I thank the authors for reading the article with keen interest, appreciating the work and sending their expert suggestions. Comments about their observations are as under:
Necrotizing soft tissue infection is a dreaded disease and requires early recognition, prompt, aggressive and repeated debridement. Mortality rate in this condition has been reported high by some authors in literature as mentioned during the past decade. This is related to the delayed surgical intervention, advanced age and in patients with concurrent diabetes mellitus.
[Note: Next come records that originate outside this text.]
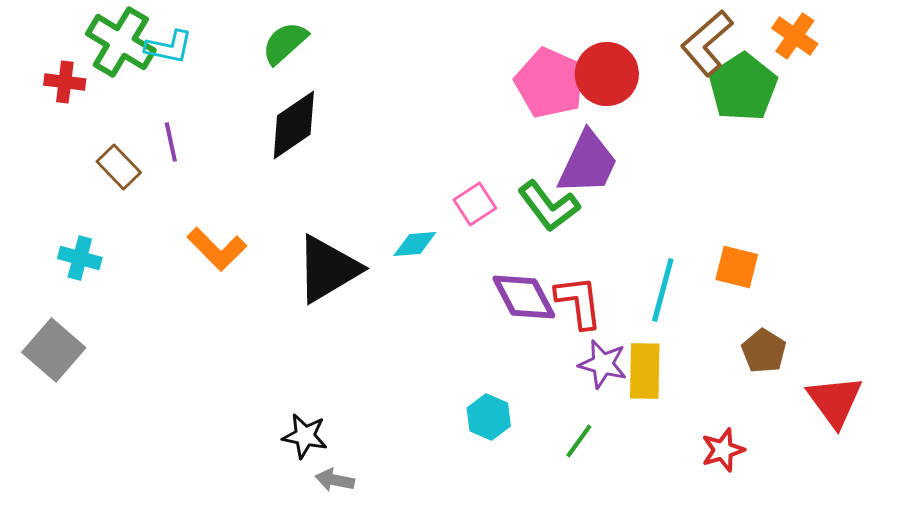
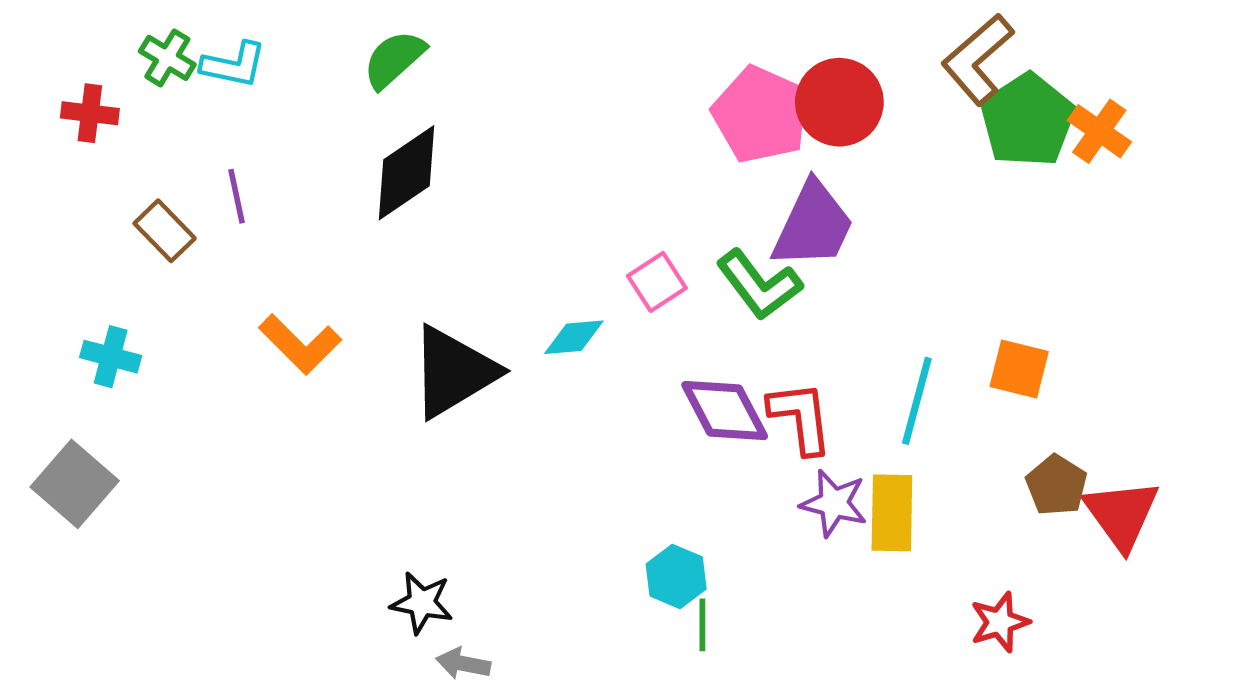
orange cross: (795, 36) -> (1099, 131), moved
green cross: (121, 42) -> (167, 58), size x0.6
red triangle: (835, 401) -> (1121, 514), moved
green line: (579, 441) -> (702, 625), moved, turned -36

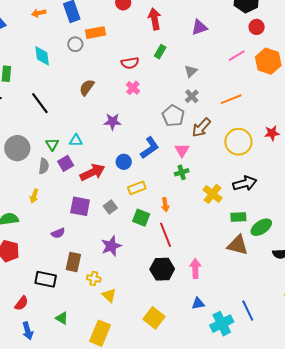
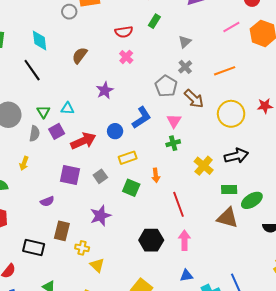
cyan diamond: (42, 56) -> (40, 40), moved
purple star: (113, 122) -> (105, 90), turned -30
brown arrow: (201, 128) -> (194, 99), turned -90
red line: (166, 235) -> (178, 204), moved

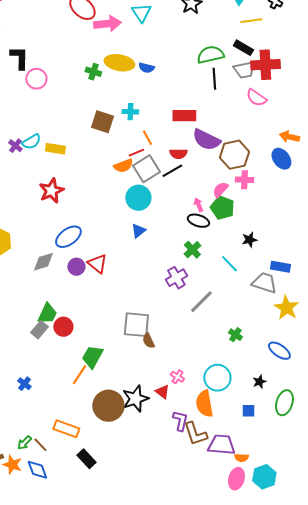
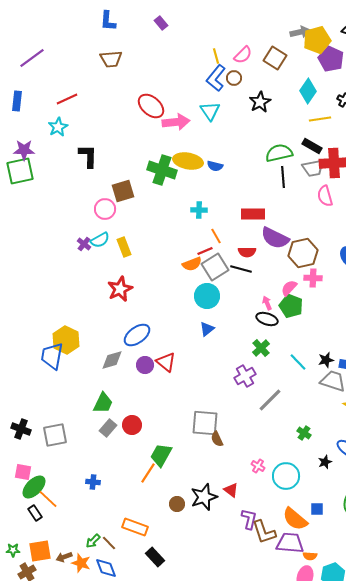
green cross: (93, 72) -> (162, 170), size x1.8
pink circle: (36, 79) -> (105, 209), moved
pink semicircle: (256, 98) -> (325, 196), turned 40
brown square: (102, 122) -> (123, 191), moved, turned -35
yellow rectangle: (55, 149) -> (124, 247), turned 60
black line: (172, 171) -> (241, 269), turned 45
black star: (249, 240) -> (326, 360), moved
green trapezoid: (47, 314) -> (103, 403), moved
pink cross: (177, 377) -> (258, 466), moved
black star: (259, 382) -> (325, 462), moved
blue cross: (24, 384) -> (93, 482), turned -32
orange semicircle: (204, 404) -> (295, 519), moved, turned -40
brown circle: (108, 406) -> (177, 504), size x0.5

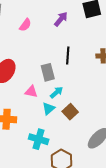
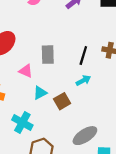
black line: (68, 56) -> (83, 56), moved
cyan arrow: (56, 92) -> (83, 80), moved

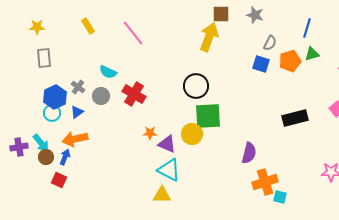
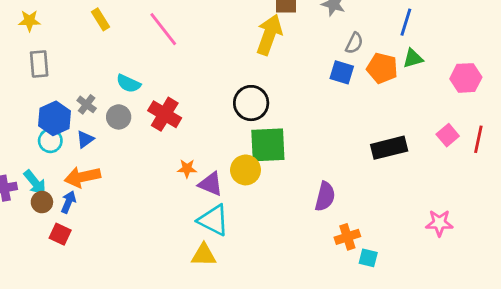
orange pentagon: (290, 61) -> (382, 68), turned 30
orange cross: (265, 182) -> (347, 237), size x0.7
Recent studies have reported a mortality rate of 9-20% in patients treated by prompt, aggressive surgery, broad spectrum antibiotics and hyperbaric oxygen therapy . Cabrera et al have reported survival rate upto 87% in necrotizing gangrene of the genitalia and perineum .
Diverting colostomy may be required in some patients of perineal and scrotal involvement and the surgeon should be experienced for the same, but this was not considered necessary in these patients and there was no significant contamination of the wound to warrant diversion.
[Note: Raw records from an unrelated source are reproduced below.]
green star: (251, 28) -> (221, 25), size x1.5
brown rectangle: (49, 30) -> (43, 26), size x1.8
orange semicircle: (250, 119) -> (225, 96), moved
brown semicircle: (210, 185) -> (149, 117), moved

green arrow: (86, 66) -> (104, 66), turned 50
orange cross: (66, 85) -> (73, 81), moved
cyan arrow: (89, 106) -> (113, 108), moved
Repeated blood transfusions were given in twelve patients in this study after the aggressive debridement and there was significant improvement in the general condition of these patients but this remains an adjunct therapy.
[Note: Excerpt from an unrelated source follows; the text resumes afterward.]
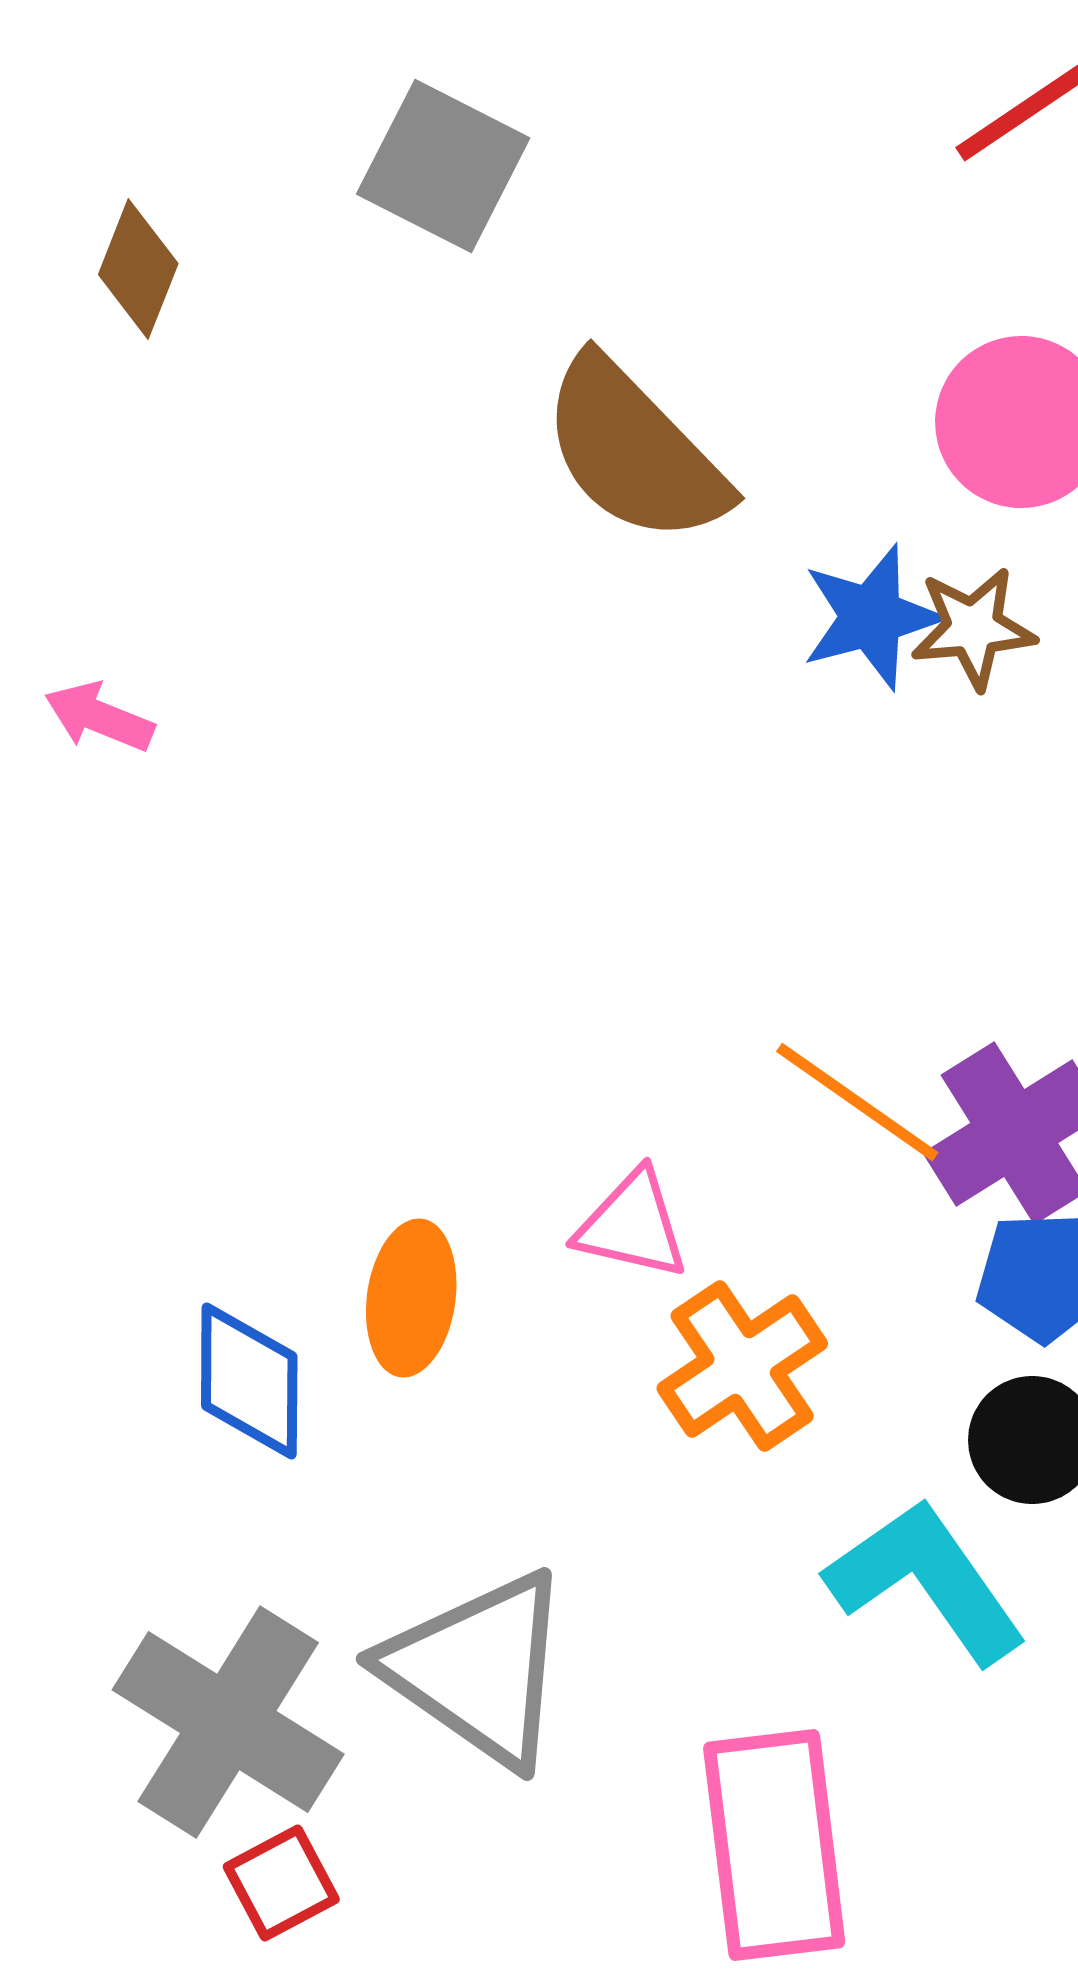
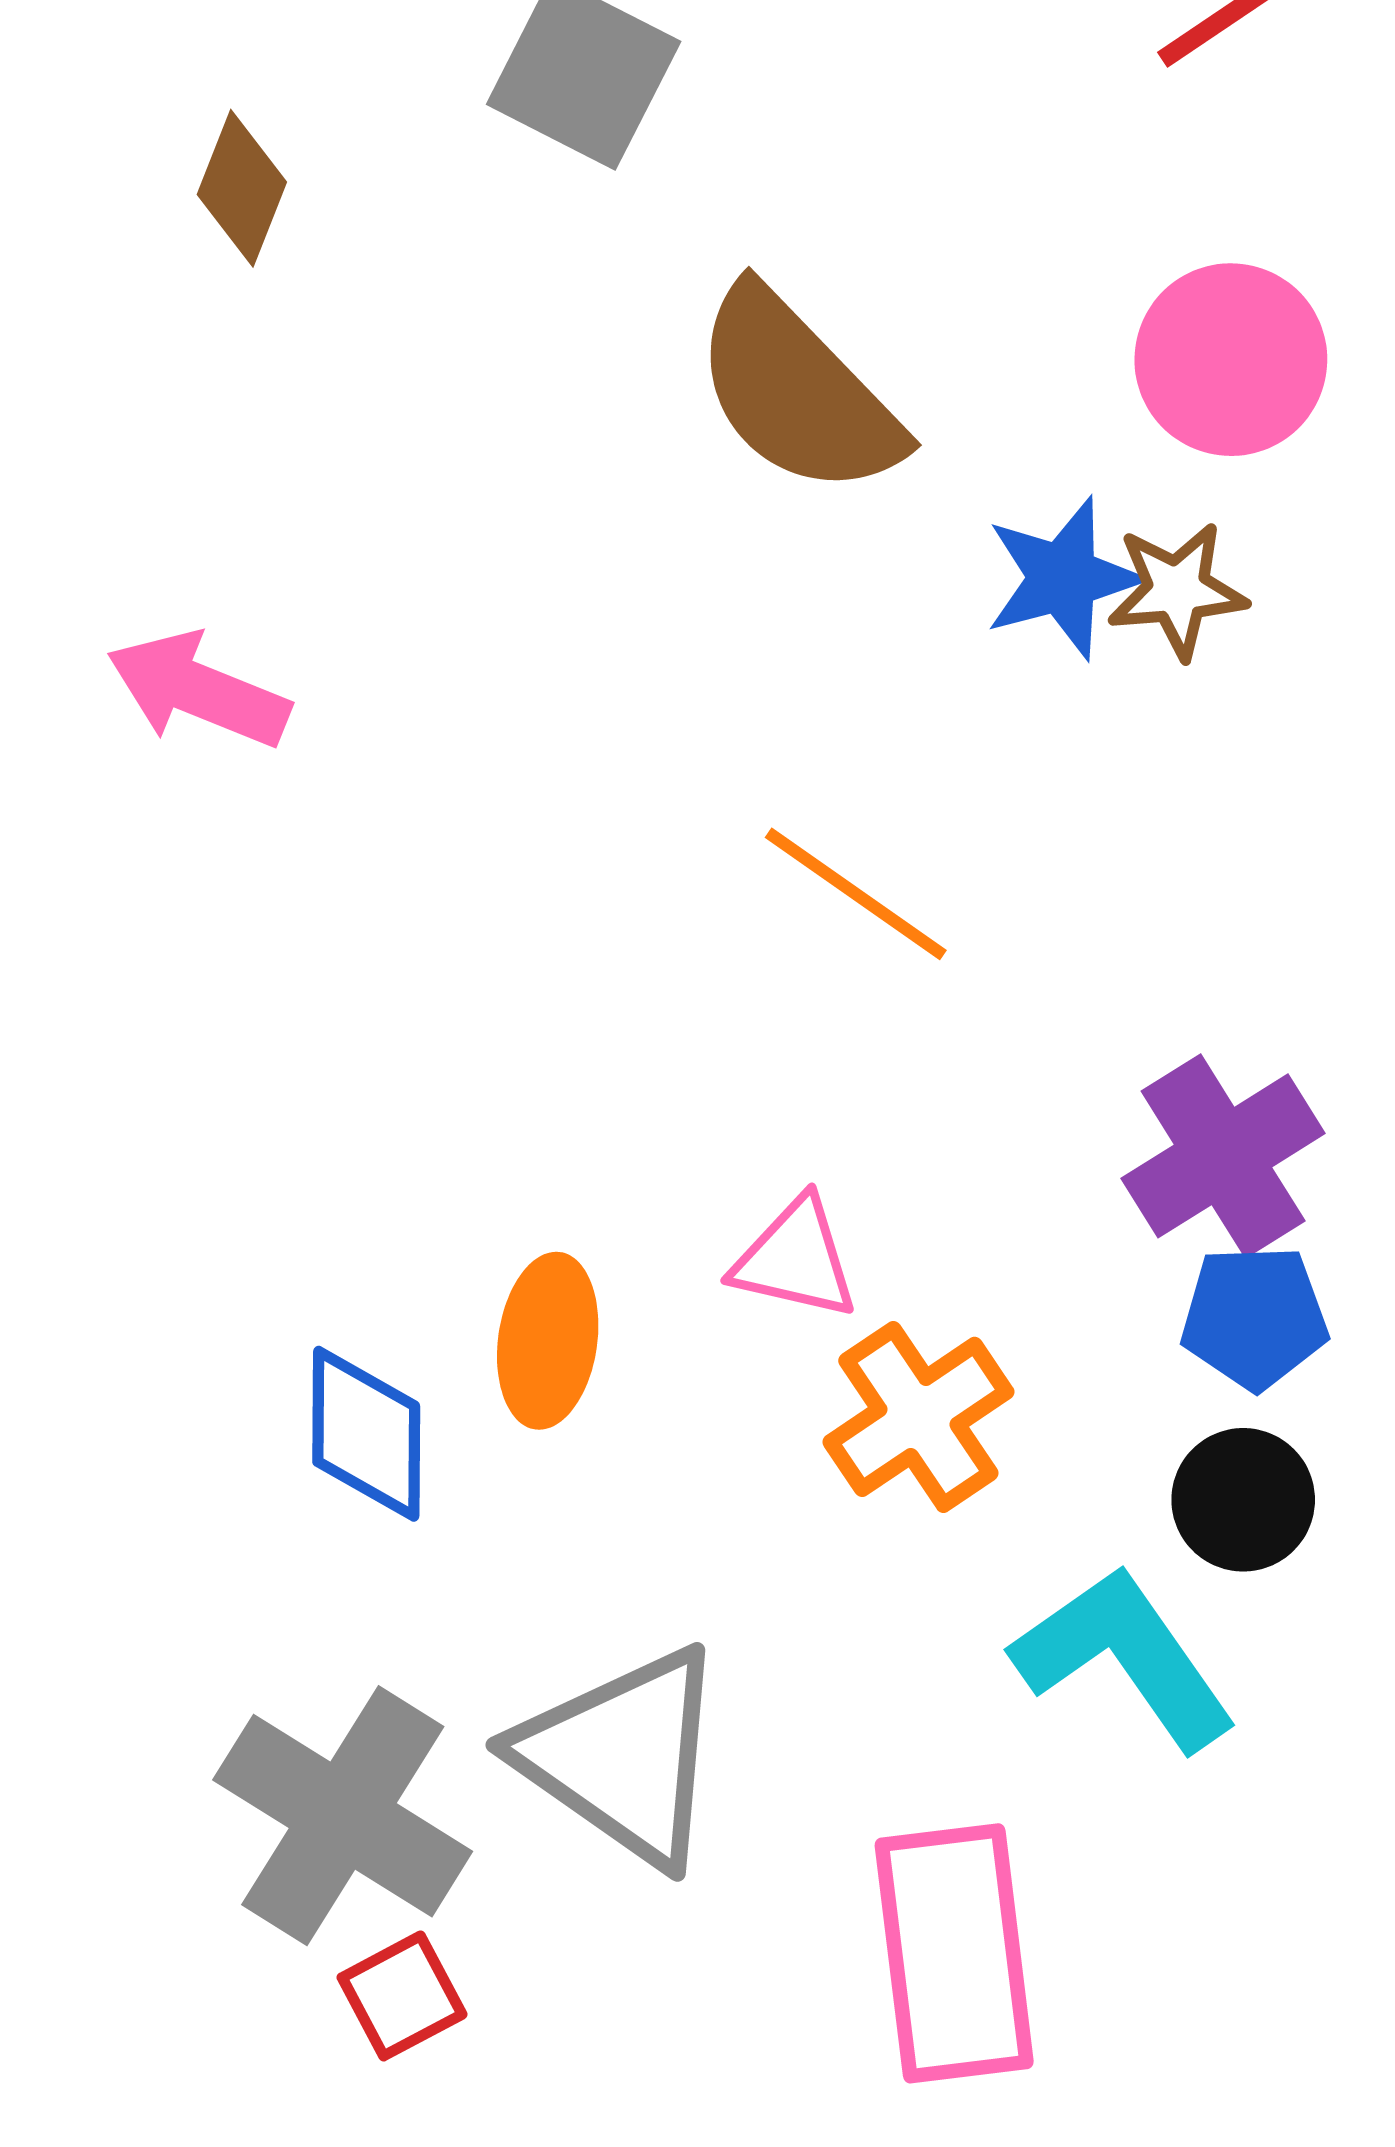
pink arrow: (99, 717) -> (198, 690), size x1.5
orange line: (857, 1102) -> (856, 894), moved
Penicillin G  and clindamycin have a definite role in streptococcal and clostridial necrotizing soft tissue infections and have shown good results in combination with high doses of ampicillin and third generation cephalosporins. The IV metronidazole used in combination produces equally good results. However, in this study emphasis was on aggressive, early surgical debridement and available broad spectrum antibiotics were used with good results. The best outcome is obtained in patients where surgery was aggressive and broad spectrum antibiotics were used as adjunctive therapy combined with blood transfusions and hyperbaric oxygen therapy if readily available.